## WORK ITEM
Let the output be exactly the lines from the one containing "left front paw: (796, 468)" through the end of the records below, both included.

## LISTED ENTRIES
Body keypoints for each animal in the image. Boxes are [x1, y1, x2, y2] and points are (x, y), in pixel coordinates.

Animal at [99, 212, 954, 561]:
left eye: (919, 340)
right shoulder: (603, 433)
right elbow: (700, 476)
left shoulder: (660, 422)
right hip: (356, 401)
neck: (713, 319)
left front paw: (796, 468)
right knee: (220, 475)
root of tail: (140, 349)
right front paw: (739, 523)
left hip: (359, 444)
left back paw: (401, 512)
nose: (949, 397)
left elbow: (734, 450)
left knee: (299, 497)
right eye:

## SOLUTION TO THE PROBLEM
left front paw: (796, 468)
right knee: (220, 475)
root of tail: (140, 349)
right front paw: (739, 523)
left hip: (359, 444)
left back paw: (401, 512)
nose: (949, 397)
left elbow: (734, 450)
left knee: (299, 497)
right eye:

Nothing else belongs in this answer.